I am  thinking about the people that have professed their love for me who are no where to be found. I am thinking about how they loved me so much but just not enough. Not enough to commit to me, not enough to have future with me, not enough to choose me, just not enough . . .

I’m sharing this because I can see how this is hindering me from forming relationships with people.

see, I am doing something new! Do you not see it

I’m sharing this because I now see that I put my worth in the wrong places and in the wrong hands. See, God is healing me, He is showing me that I am worthy, that I enough. He is telling me that I shouldn’t fear relationships, that it doesn’t really matter who loves me enough and who doesn’t. I’m literally speaking these last few sentences over myself, because it is really hard to believe. It is really hard to accept these TRUTHS right now.

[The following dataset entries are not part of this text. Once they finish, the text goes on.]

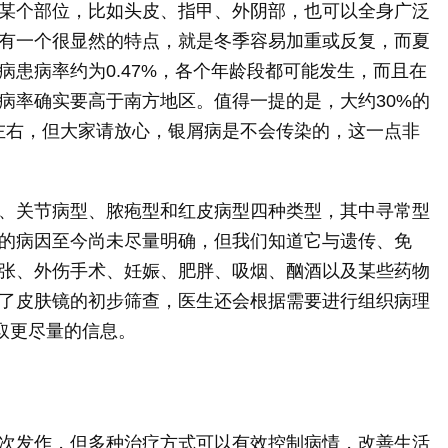
某个部位，比如头皮、指甲、外阴部，也可以全身广泛
有一个很显然的特点，就是冬季容易加重或反复，而夏
患病率约为0.47%，各个年龄段都可能发生，而且在
病率确实要高于南方地区。值得一提的是，大约30%的
%左右，但大家请放心，银屑病是不会传染的，这一点非
、关节病型、脓疱型和红皮病型四种类型，其中寻常型
它的病因至今尚未尽量明确，但我们知道它与遗传、免
张、外伤手术、妊娠、肥胖、吸烟、酗酒以及某些药物
了皮肤镜的初步筛查，医生还会根据需要进行组织病理
取更尽量的信息。
次发作，但多种治疗方式可以有效控制病情，改善生活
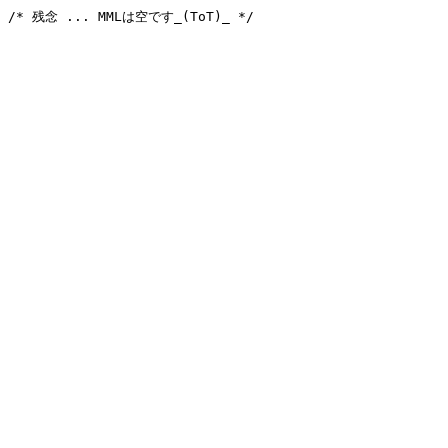
/* 残念 ... MMLは空です_(ToT)_ */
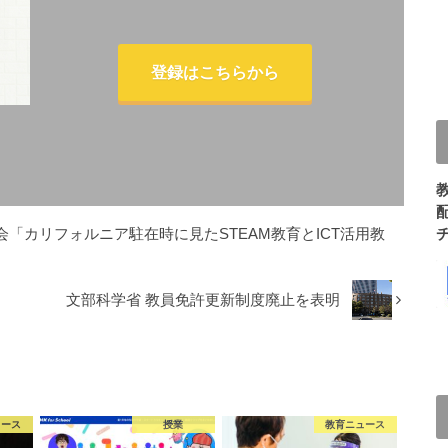
登録はこちらから
究会「カリフォルニア駐在時に見たSTEAM教育とICT活用教
文部科学省 教員免許更新制度廃止を表明
ュース
授業
教育ニュース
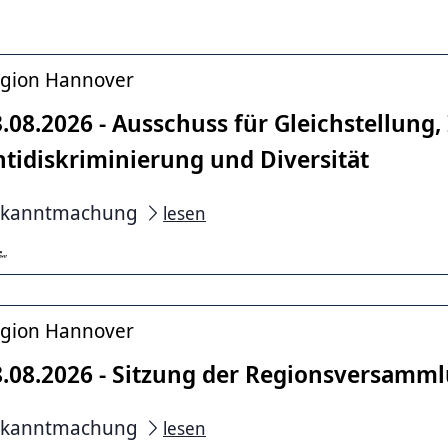
gion Hannover
.08.2026 - Ausschuss für Gleichstellung,
ntidiskriminierung und Diversität
ekanntmachung
lesen
gion Hannover
8.08.2026 - Sitzung der Regionsversamm
ekanntmachung
lesen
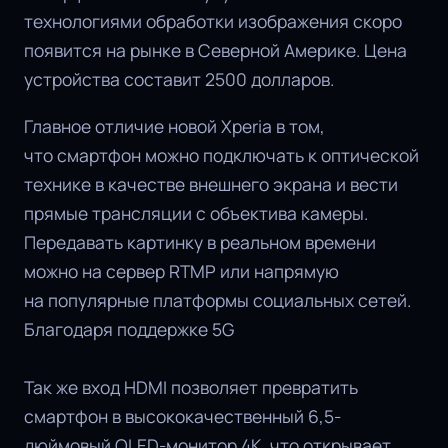
технологиями обработки изображения скоро
появится на рынке в Северной Америке. Цена
устройства составит 2500 долларов.
Главное отличие новой Xperia в том,
что смартфон можно подключать к оптической
технике в качестве внешнего экрана и вести
прямые трансляции с объектива камеры.
Передавать картинку в реальном времени
можно на сервер RTMP или напрямую
на популярные платформы социальных сетей.
Благодаря поддержке 5G
Так же вход HDMI позволяет превратить
смартфон в высококачественный 6,5-
дюймовый OLED-монитор 4K, что открывает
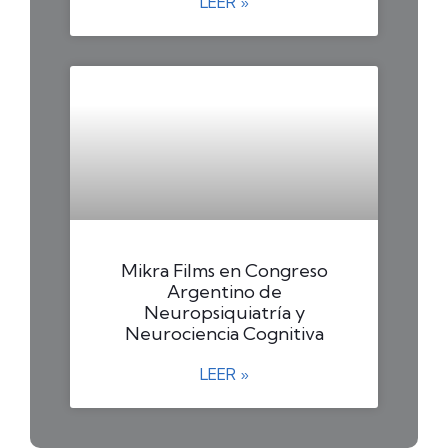
LEER »
Mikra Films en Congreso
Argentino de
Neuropsiquiatría y
Neurociencia Cognitiva
LEER »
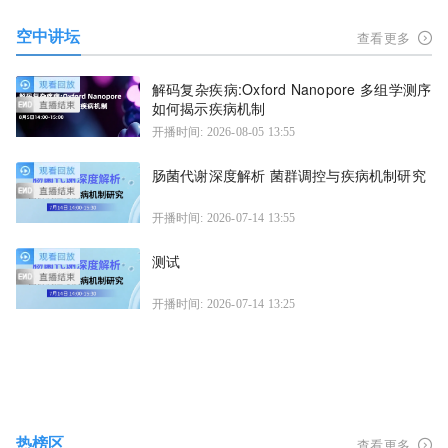
空中讲坛
查看更多
解码复杂疾病:Oxford Nanopore 多组学测序
如何揭示疾病机制
开播时间: 2026-08-05 13:55
肠菌代谢深度解析 菌群调控与疾病机制研究
开播时间: 2026-07-14 13:55
测试
开播时间: 2026-07-14 13:25
热榜区
查看更多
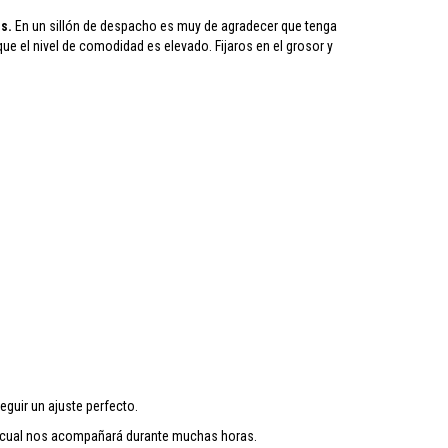
es.
En un sillón de despacho es muy de agradecer que tenga
e el nivel de comodidad es elevado. Fijaros en el grosor y
guir un ajuste perfecto.
, el cual nos acompañará durante muchas horas.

I just wanted to share this.

Sometimes we may feel as if we are not enough based on past experiences, but our feelings don’t have the final say. oooo A WORD.

our feelings don’t have the final say

So, a toast to a Monday affirmation: I am enough. A toast to repeating this over and over again until we all believe it! Until it becomes our life song..

True Life: I struggle with my faith

It is really hard for me to write this because this isn’t what people expect from “faith and lifestyle blog.” It is hard for me to write this because I feel like I’m a liar and people will question my faithfulness. But the truth is, I have been struggling with my faith.

I started out the year with a bang really, well for me at least it was. Deciding that I was going to be hopeful was such a bold step for me because I knew it was going to require me to put myself out there and face the world as is while fulling trusting God. Trusting Him as Infinite Wisdom and Infinite Goodness. But, I have not been feeling like God is good. I am struggling to believe in His goodness.

I think I shared a few posts back that one thing that rescued me from last years tragedy (I’m dramatic) was experiencing God as good. For me, that meant nearness and this un-explainable peace even when I was falling apart and thinking life wasn’t worth living. But a few weeks into this new year, I find myself doubting that He is really good.

give me faith, to trust what You say, that You’re good and Your love is great…

It is uncomfortable for me to admit that I am struggling with my faith because it feels like I am disappointing someone. I look at all these other faith bloggers and I am amazed by their faith and courage and how they live out the Christian walk and I look at me and I don’t feel as strong. I am not full of faith.

I am still the person people look at and say, “have more faith.” I want to be the person people look at and are inspired by her faith.

Right now, my position is that, If He is good, He need to show that He is good. If He is Sovereign, He needs to show His sovereignty. etc… I need God to be LORD. The I AM. He just needs to BE!!

Do you struggle with your faith sometimes?